À Boire et À Penser#6 "On vend les travailleurs !" - Du capitalisme à l’ère des plateformes

  • À BOIRE ET À PENSER #6 – ON VEND NOS TRAVAILLEURS !
    Le concept ? Un débat critique et collectif avec des intervenants de qualité qui joint l’utile à l’agréable, c’est à dire la discussion et la boisson, et inversement.

    « ON VEND NOS TRAVAILLEURS ! »
    Du capitalisme à l’ère des plateformes

    Voilà quelques années maintenant que quelques plateformes nous vendent, au rabais, des travailleurs précaires. Tout en ayant conquis une place importante dans la vie quotidienne des consommateurs, elles sont parvenues à reconfigurer, parfois pour le meilleur mais souvent pour le pire, des secteurs d’activités préexistants. Pensons à Uber, UberEats, Deliveroo, ListMinut,… pour ne citer que les plus connues.

    Le modèle (socio)économique proposé par ces acteurs clés du capitalisme combine trois opérations singulières : vendre du travail à ceux qui, précaires, en ont besoin – prendre une « commission » sur les gains générés par ce travail – maximiser le profit en exploitant la valeur économique des données collectées par les plateformes qui supportent ces « services ».

    La compression des coûts salariaux et les modes de mise au travail sont un facteur clé pour comprendre sur quoi ces plateformes faussement sympathiques construisent leur avantage concurrentiel. Tout en utilisant des méthodes anciennes (paiement à la tâche, absence de contrat de travail et de protections sociales, rationalisation du temps de travail, etc.), l’algorithme de ces plateformes permet de nouvelles pratiques managériales particulièrement despotiques et efficaces (contrôle permanent des travailleurs par géolocalisation, « gamification » des tâches, système de notation avec récompenses et sanctions à la clé, etc.).
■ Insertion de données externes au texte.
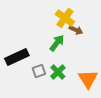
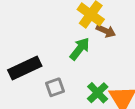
green cross: (58, 72) -> (98, 93), moved

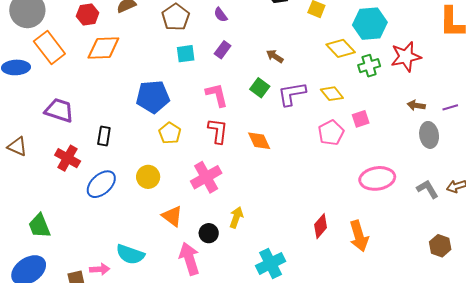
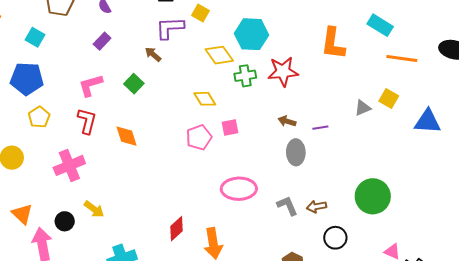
cyan square: (186, 54) -> (35, 37), moved, turned 30
purple L-shape: (292, 94) -> (170, 28), moved
pink L-shape: (217, 95) -> (91, 85), turned -100
orange triangle: (172, 216) -> (22, 214), moved
yellow arrow: (236, 217) -> (94, 209), turned 100

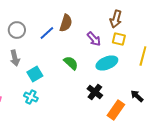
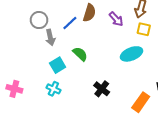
purple arrow: (94, 39) -> (116, 19), moved
gray arrow: (15, 58) -> (50, 37), moved
green semicircle: (71, 63) -> (80, 54), moved
black cross: (95, 92) -> (102, 89), moved

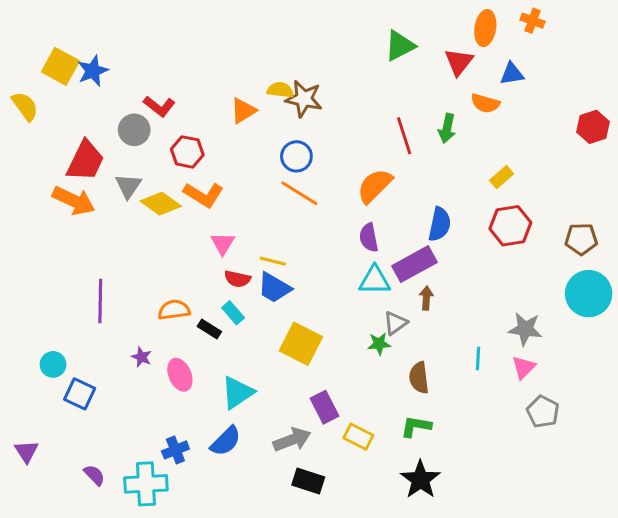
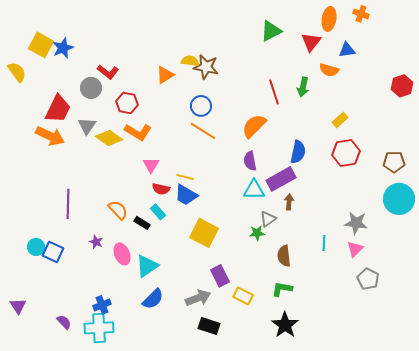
orange semicircle: (174, 310) -> (118, 210), turned 55
cyan triangle: (237, 392) -> (147, 266), moved
blue square: (80, 394) -> (53, 252), moved
blue cross: (175, 450) -> (102, 305), moved

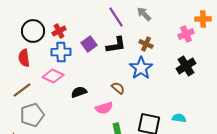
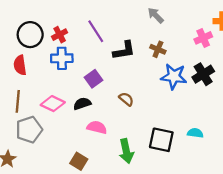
purple line: (116, 17) -> (96, 31), moved
purple square: (89, 44) -> (93, 79), moved
blue star: (141, 68) -> (174, 76), moved, turned -30
pink diamond: (53, 76) -> (53, 104), moved
brown line: (22, 90) -> (18, 101), turned -48
pink semicircle: (104, 108) -> (97, 127), moved, turned -150

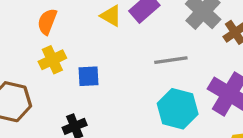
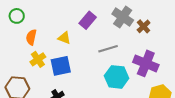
yellow triangle: (111, 16) -> (64, 38), moved
blue square: (88, 76) -> (61, 66), size x1.5

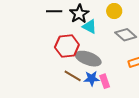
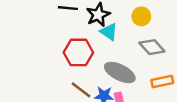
gray ellipse: (88, 59) -> (120, 72), moved

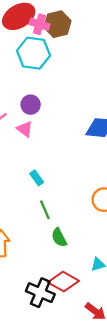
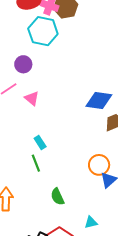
purple circle: (31, 105) -> (23, 64), moved
green line: (45, 210) -> (36, 163), moved

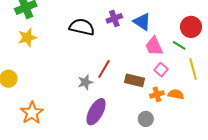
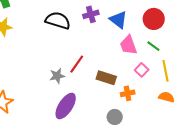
red circle: (191, 27) -> (154, 19), moved
pink square: (161, 70) -> (142, 70), moved
orange semicircle: (176, 94) -> (166, 97), moved

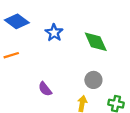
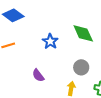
blue star: (54, 33) -> (50, 41), moved

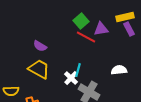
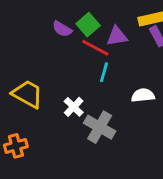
purple semicircle: (40, 46) -> (62, 29), moved
cyan line: (78, 70) -> (104, 72), moved

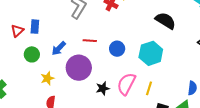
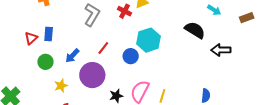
black semicircle: (165, 21) -> (195, 30), moved
red line: (90, 41) -> (103, 48), turned -56
cyan hexagon: (151, 53) -> (149, 40), moved

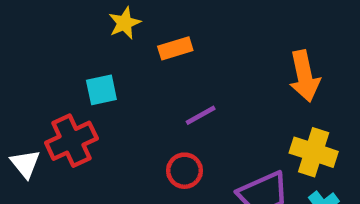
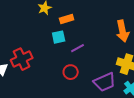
cyan square: (101, 90) -> (59, 37), moved

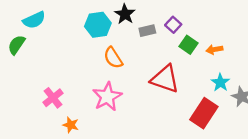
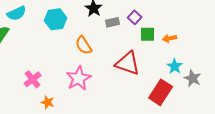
cyan hexagon: (98, 25) -> (56, 19), moved
green square: (189, 45) -> (148, 34), turned -35

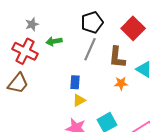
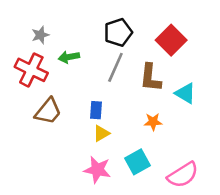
brown trapezoid: (18, 83) -> (48, 111), moved
orange star: (121, 83) -> (153, 122), moved

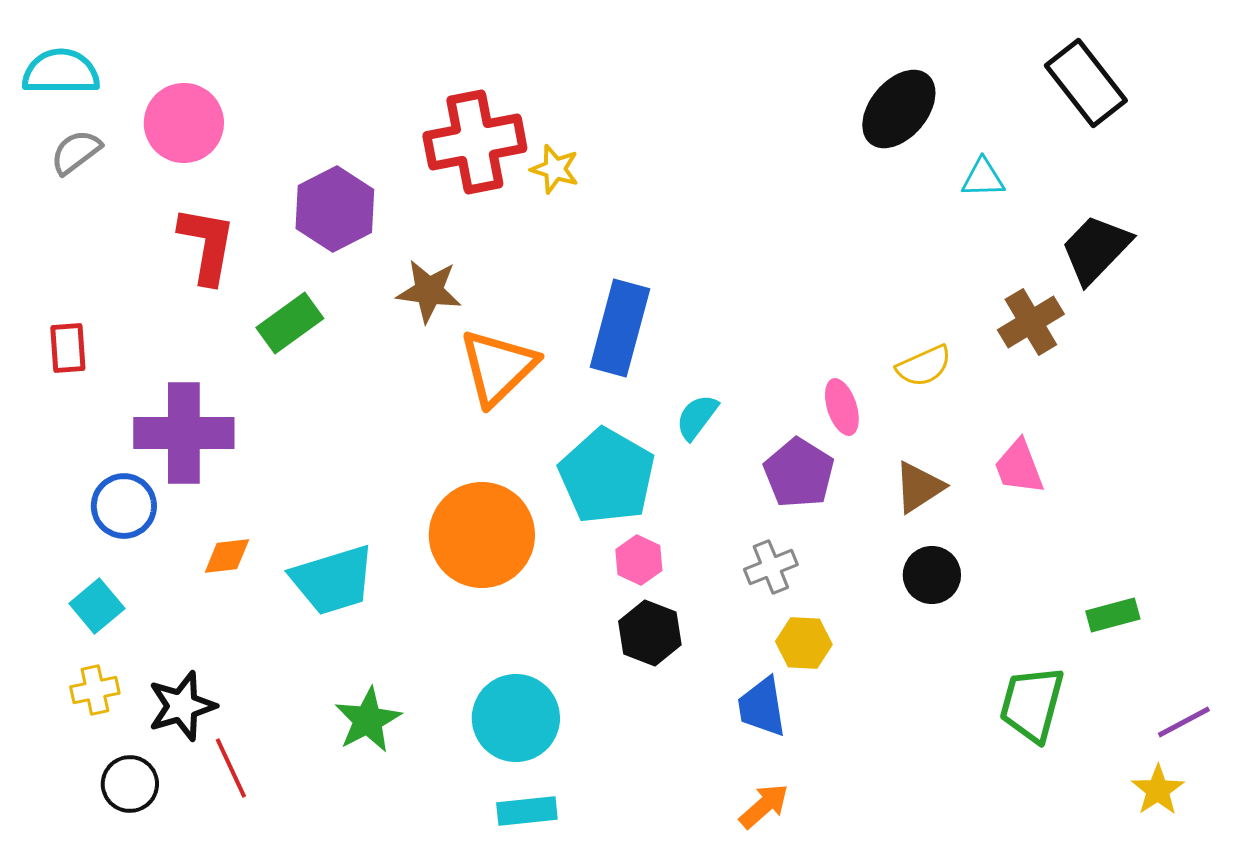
En outre, le statut d’auto-entrepreneur imposé par ces plateformes incarne parfaitement l’idéologie néolibérale selon laquelle la collaboration entre entrepreneurs indépendants se serait substituée à la lutte de classes.
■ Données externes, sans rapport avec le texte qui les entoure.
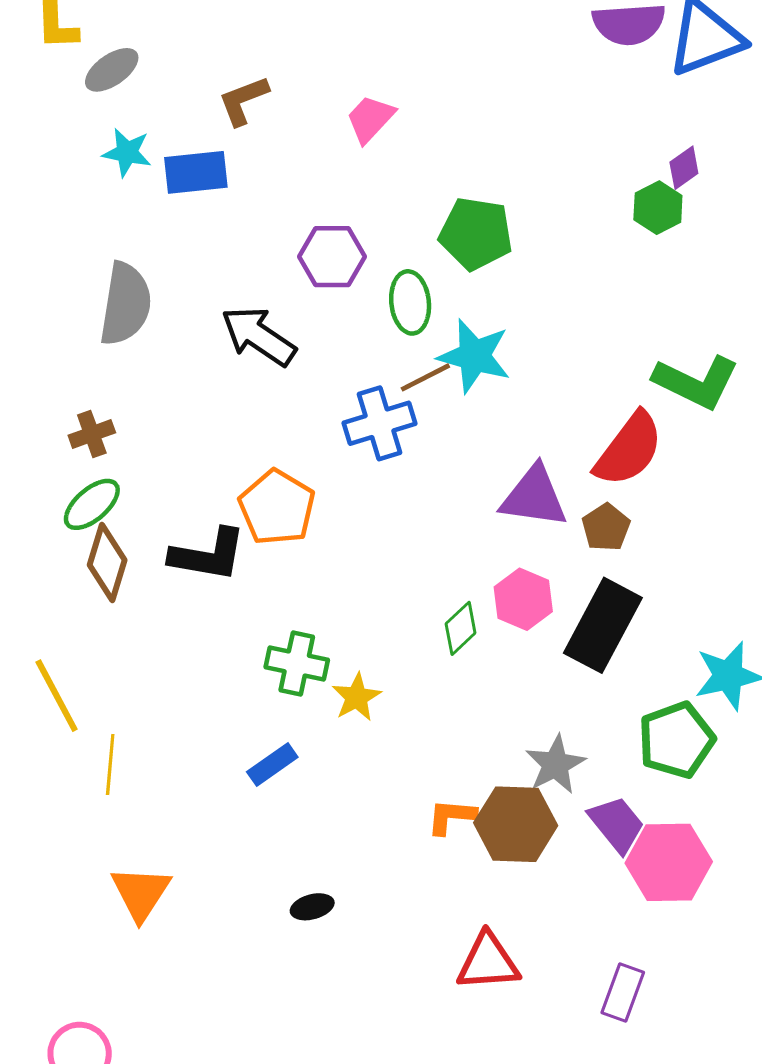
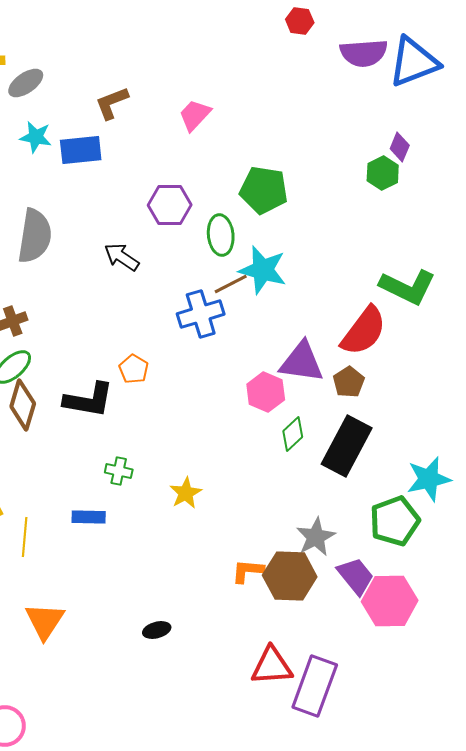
purple diamond: (684, 168) -> (400, 147), turned -32
black arrow: (259, 336) -> (122, 257), size x0.7
orange pentagon: (277, 507) -> (134, 369), size x0.6
pink hexagon: (523, 599) -> (266, 392), moved
green diamond: (461, 628) -> (293, 434), moved
green cross: (297, 664) -> (119, 471), moved, size x0.7
blue rectangle: (272, 765) -> (89, 517), moved, turned 36
purple rectangle: (623, 992) -> (315, 686), moved, size x1.6

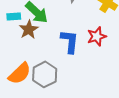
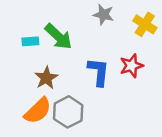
brown star: (29, 29) -> (46, 78), moved

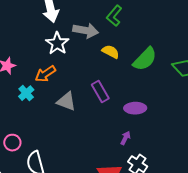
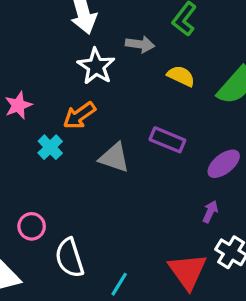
gray arrow: (86, 31) -> (140, 44), size x0.7
purple rectangle: (100, 92) -> (167, 140), turned -35
purple ellipse: (135, 108) -> (224, 164), turned -35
    Ces plateformes suscitent pourtant, partout où elles s’installent, de nombreuses mobilisations sociales qui remettent en question les caractéristiques principales de ce type d’emploi, et leur impact sur la réalité du travail au XXIème siècle. Pour les collectifs de défense des travailleurs et les syndicats, le combat contre ces plateformes nécessite de faire face autant à l’atomisation des travailleurs qu’à leur exploitation. Mais si la source de profit principale de ces entreprises repose sur l’extraction des données personnelles, ne faut-il pas intégrer dans la lutte pour l’amélioration des conditions de travail et d’emploi celle du « contrôle ouvrier » sur l’algorithme ? Pouvons-nous parler, à l’ère du capitalisme de plateforme, d’une double exploitation des travailleurs, la première venant de la valeur générée par l’activité productive, la deuxième venant de l’extraction des données ? Au stade où nous en sommes, que peut-on faire pour soutenir, contribuer, intensifier la lutte des travailleurs pris dans ces formes contemporaines d’exploitation sauvage ?

    Avec Martin Willems, responsable national de CSC United Freelancers, Jean-Bernard Robillard, ex-coursier Deliveroo et membre du collectif des coursiers et Cécile Piret, chargée de recherche à l’ ARC – Action et Recherche Culturelles.